* **Assignment**
Repeat the data word for word, from its first line through the line containing "70: (331, 888)", including that line, and leave the pictures out.

╭─ Data shown

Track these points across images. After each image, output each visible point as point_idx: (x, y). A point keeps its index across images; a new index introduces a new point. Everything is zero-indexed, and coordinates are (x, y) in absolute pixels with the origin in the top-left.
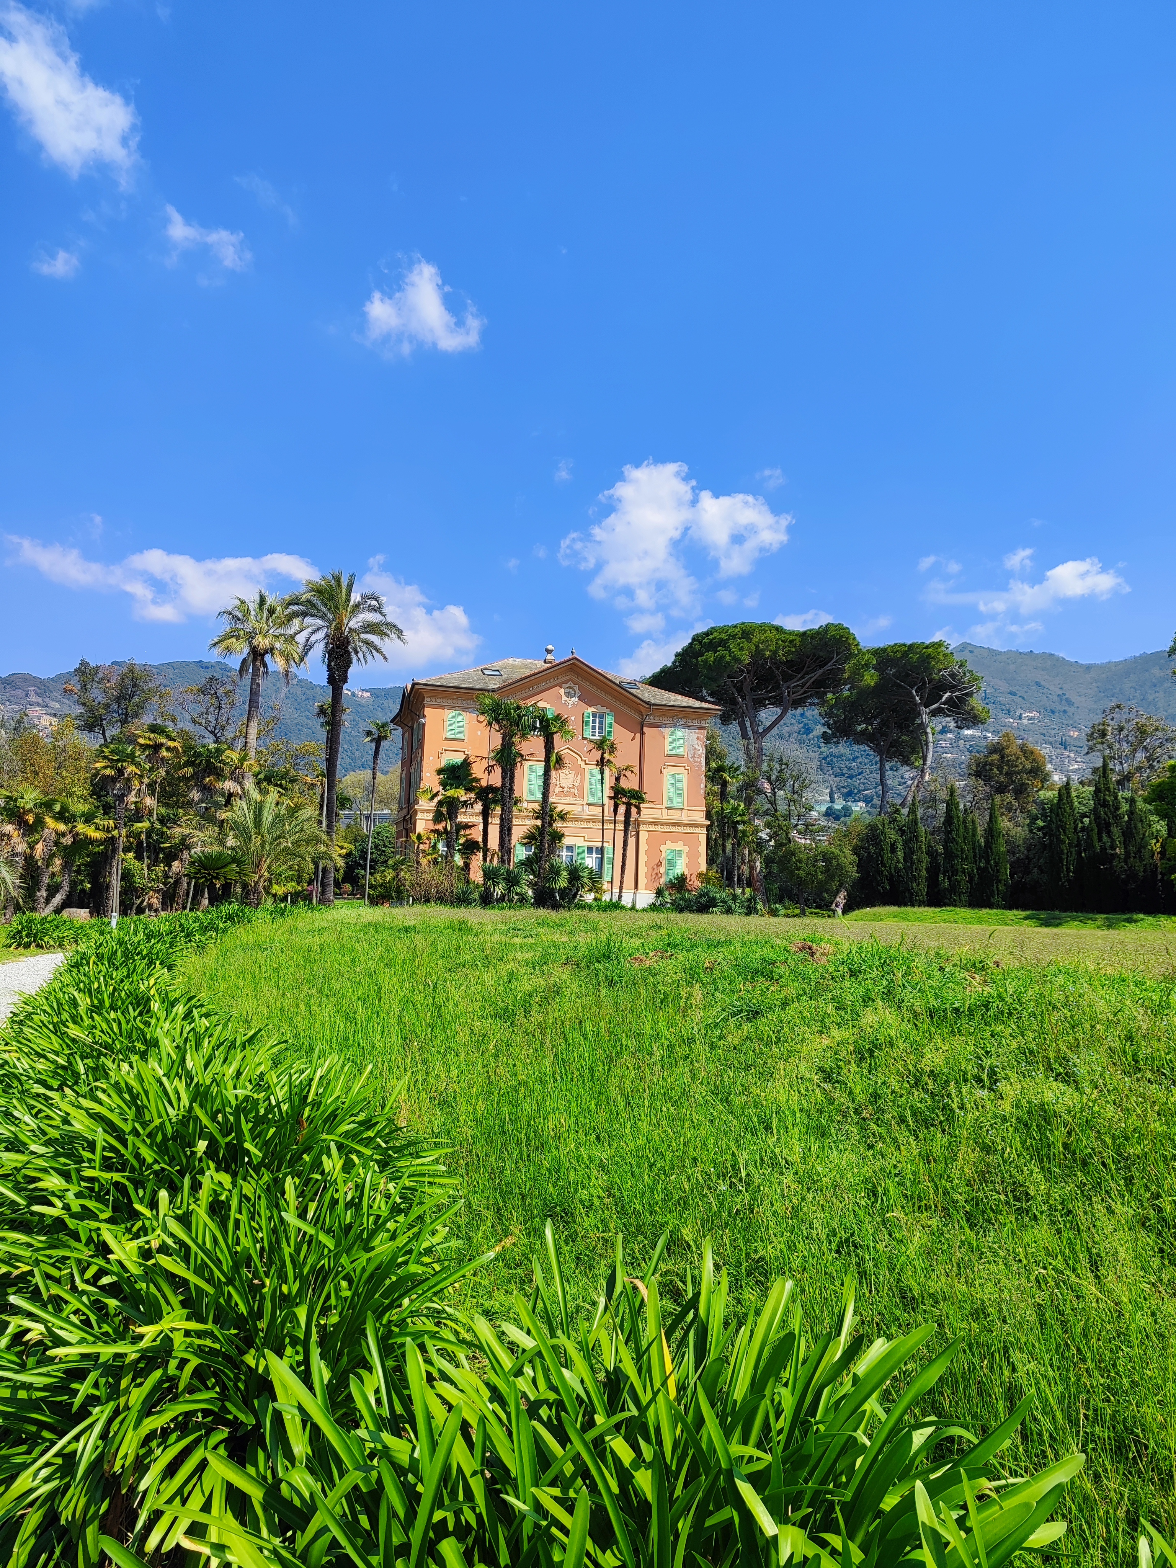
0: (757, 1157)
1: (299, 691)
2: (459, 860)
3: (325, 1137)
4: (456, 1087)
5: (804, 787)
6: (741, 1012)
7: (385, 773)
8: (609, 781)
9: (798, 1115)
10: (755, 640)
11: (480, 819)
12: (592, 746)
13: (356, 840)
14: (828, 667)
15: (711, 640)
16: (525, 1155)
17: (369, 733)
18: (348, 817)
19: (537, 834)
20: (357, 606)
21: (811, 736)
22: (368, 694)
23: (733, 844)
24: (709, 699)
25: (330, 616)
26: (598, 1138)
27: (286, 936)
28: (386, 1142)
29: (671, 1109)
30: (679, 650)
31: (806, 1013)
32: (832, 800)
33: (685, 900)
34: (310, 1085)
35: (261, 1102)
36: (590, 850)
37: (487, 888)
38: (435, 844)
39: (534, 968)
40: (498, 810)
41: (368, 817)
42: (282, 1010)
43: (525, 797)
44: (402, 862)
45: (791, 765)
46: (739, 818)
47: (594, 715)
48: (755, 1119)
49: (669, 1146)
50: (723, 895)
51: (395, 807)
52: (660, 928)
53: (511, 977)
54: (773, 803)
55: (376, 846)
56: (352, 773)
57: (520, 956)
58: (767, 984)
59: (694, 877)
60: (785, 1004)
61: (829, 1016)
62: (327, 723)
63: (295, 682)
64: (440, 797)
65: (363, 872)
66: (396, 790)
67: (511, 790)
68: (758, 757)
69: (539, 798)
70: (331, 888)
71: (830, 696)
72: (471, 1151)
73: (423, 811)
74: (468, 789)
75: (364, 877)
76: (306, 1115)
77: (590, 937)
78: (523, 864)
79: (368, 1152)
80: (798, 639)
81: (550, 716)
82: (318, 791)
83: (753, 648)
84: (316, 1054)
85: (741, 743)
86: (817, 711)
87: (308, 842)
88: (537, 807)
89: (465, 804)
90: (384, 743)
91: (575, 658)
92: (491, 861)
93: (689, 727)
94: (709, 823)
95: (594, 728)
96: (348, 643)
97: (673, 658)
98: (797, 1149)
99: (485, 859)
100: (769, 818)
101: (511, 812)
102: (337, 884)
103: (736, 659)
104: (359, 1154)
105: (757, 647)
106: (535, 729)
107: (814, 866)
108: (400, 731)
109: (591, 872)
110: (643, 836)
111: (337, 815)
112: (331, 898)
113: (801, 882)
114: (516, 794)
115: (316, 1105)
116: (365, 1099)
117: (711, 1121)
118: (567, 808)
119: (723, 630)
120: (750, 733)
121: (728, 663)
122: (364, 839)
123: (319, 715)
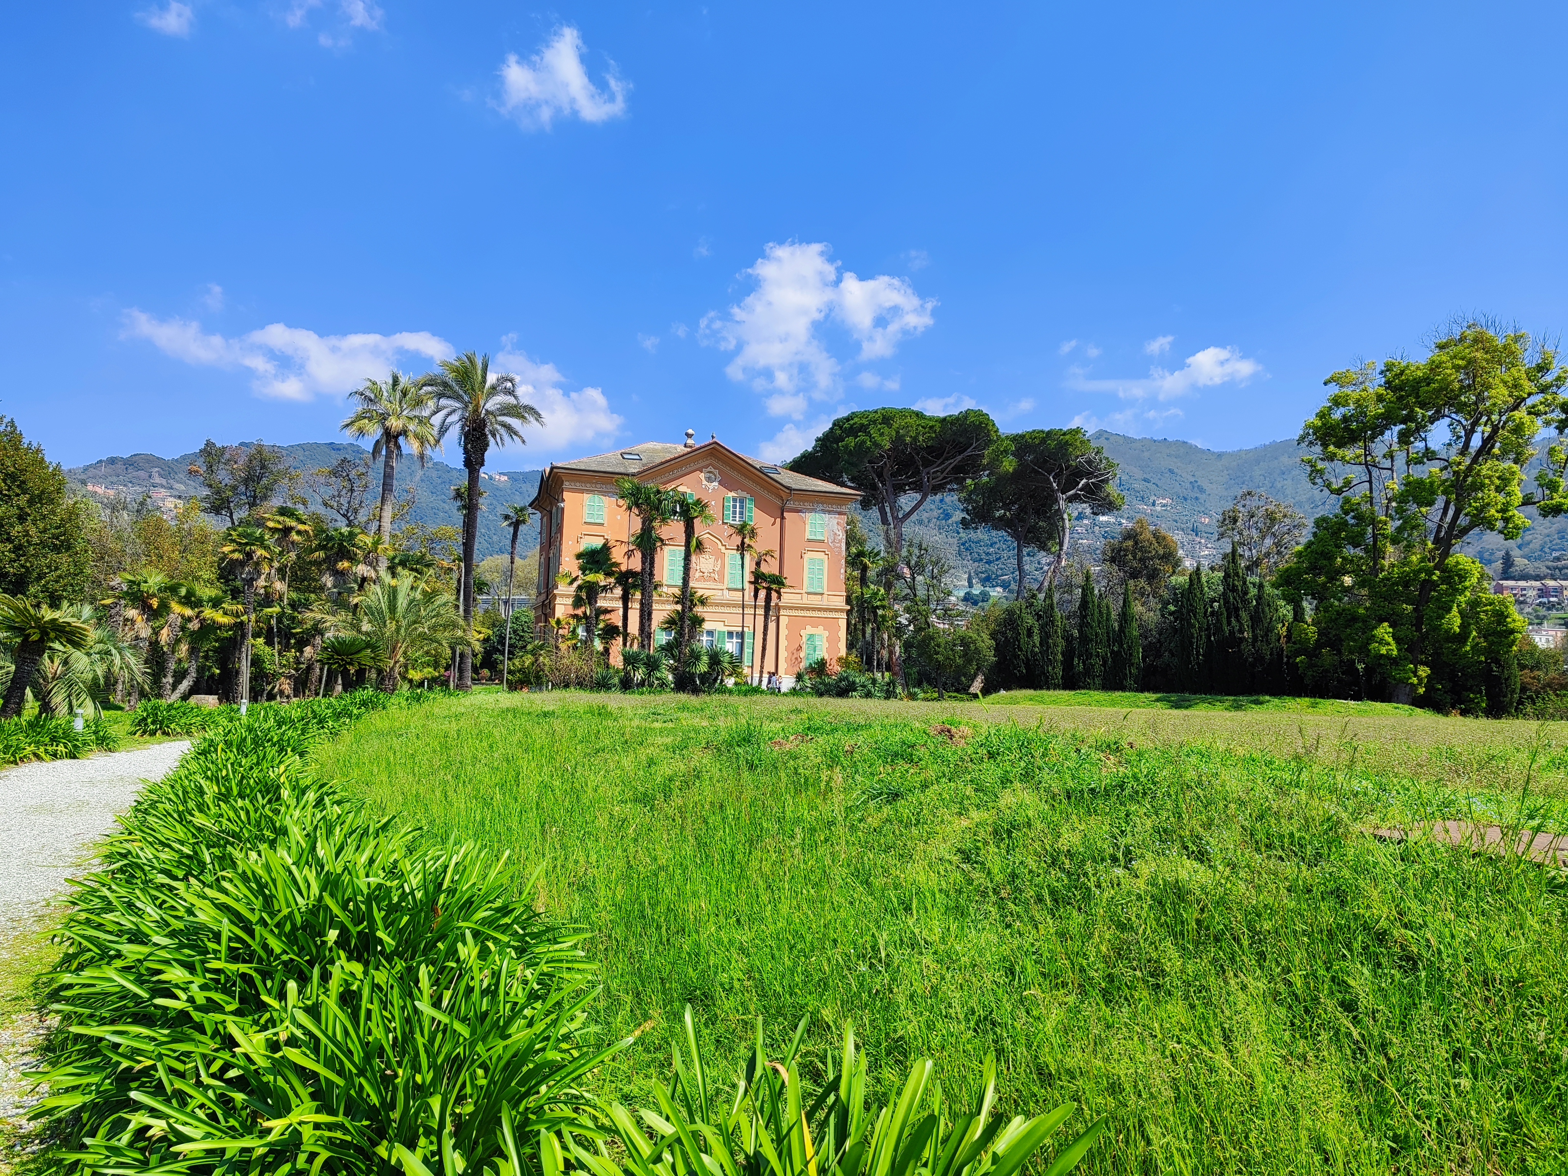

╰─

* **Result of this exercise**
Track these points across images. After each image, output each visible point as point_idx: (x, y). A point keeps its index across images; a new index introduces a new point. Everything is zero-indexed, and coordinates are (x, y) in absolute pixels with the origin in the top-left.
0: (757, 1157)
1: (299, 691)
2: (459, 860)
3: (325, 1137)
4: (456, 1087)
5: (804, 787)
6: (741, 1012)
7: (385, 773)
8: (609, 781)
9: (798, 1115)
10: (755, 640)
11: (480, 819)
12: (592, 746)
13: (356, 840)
14: (828, 667)
15: (711, 640)
16: (525, 1155)
17: (369, 733)
18: (348, 817)
19: (537, 834)
20: (357, 606)
21: (811, 736)
22: (368, 694)
23: (733, 844)
24: (709, 699)
25: (330, 616)
26: (598, 1138)
27: (286, 936)
28: (386, 1142)
29: (671, 1109)
30: (679, 650)
31: (806, 1013)
32: (832, 800)
33: (685, 900)
34: (310, 1085)
35: (261, 1102)
36: (590, 850)
37: (487, 888)
38: (435, 844)
39: (534, 968)
40: (498, 810)
41: (368, 817)
42: (282, 1010)
43: (525, 797)
44: (402, 862)
45: (791, 765)
46: (739, 818)
47: (594, 715)
48: (755, 1119)
49: (669, 1146)
50: (723, 895)
51: (395, 807)
52: (660, 928)
53: (511, 977)
54: (773, 803)
55: (376, 846)
56: (352, 773)
57: (520, 956)
58: (767, 984)
59: (694, 877)
60: (785, 1004)
61: (829, 1016)
62: (327, 723)
63: (295, 682)
64: (440, 797)
65: (363, 872)
66: (396, 790)
67: (511, 790)
68: (758, 757)
69: (539, 798)
70: (331, 888)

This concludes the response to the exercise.